"I like having salads at the beginning of the day," says Molly. "I can go through the day knowing I've had all my vegetables and can have more cake later on."
1 tablespoon canola oil
1 cup thinly sliced shallots
6 bacon slices
1/2 cup raw almonds
10 ounce lacinato kale, stems removed and roughly torn
1/2 cup pomegranate arils
3 tablespoons pomegranate juice
3 tablespoons olive oil
2 tablespoons balsamic vinegar
1/4 teaspoon kosher salt
1/4 teaspoon black pepper
Est. added sugars 0g
How to Make It
Heat a large skillet over medium-high. Add canola oil and shallots; cook 6 minutes or until slightly crispy, stirring. Remove from pan.
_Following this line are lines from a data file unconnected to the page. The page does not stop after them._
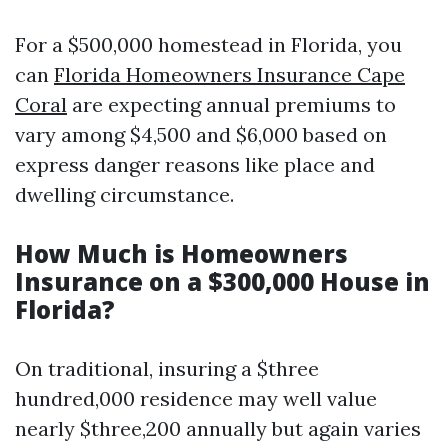
For a $500,000 homestead in Florida, you
can
Florida Homeowners Insurance Cape
Coral
are expecting annual premiums to
vary among $4,500 and $6,000 based on
express danger reasons like place and
dwelling circumstance.
How Much is Homeowners
Insurance on a $300,000 House in
Florida?
On traditional, insuring a $three
hundred,000 residence may well value
nearly $three,200 annually but again varies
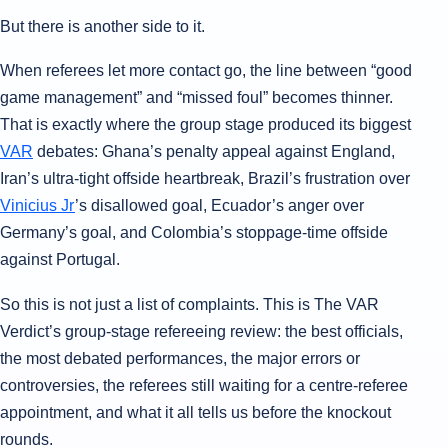
But there is another side to it.
When referees let more contact go, the line between “good
game management” and “missed foul” becomes thinner.
That is exactly where the group stage produced its biggest
VAR
debates: Ghana’s penalty appeal against England,
Iran’s ultra-tight offside heartbreak, Brazil’s frustration over
Vinicius Jr
’s disallowed goal, Ecuador’s anger over
Germany’s goal, and Colombia’s stoppage-time offside
against Portugal.
So this is not just a list of complaints. This is The VAR
Verdict’s group-stage refereeing review: the best officials,
the most debated performances, the major errors or
controversies, the referees still waiting for a centre-referee
appointment, and what it all tells us before the knockout
rounds.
Cook bacon in skillet over medium until crisp. Remove from pan, reserving drippings. Coarsely chop bacon. Heat drippings in pan over medium-high. Add almonds; cook until lightly browned, stirring frequently, about 2 minutes. Transfer almonds to a paper towel. Discard drippings. Coarsely chop almonds. Place kale, pomegranate arils, shallots, bacon, and almonds in a bowl.
Combine pomegranate juice, olive oil, vinegar, salt, and pepper. Drizzle over salad; toss to coat.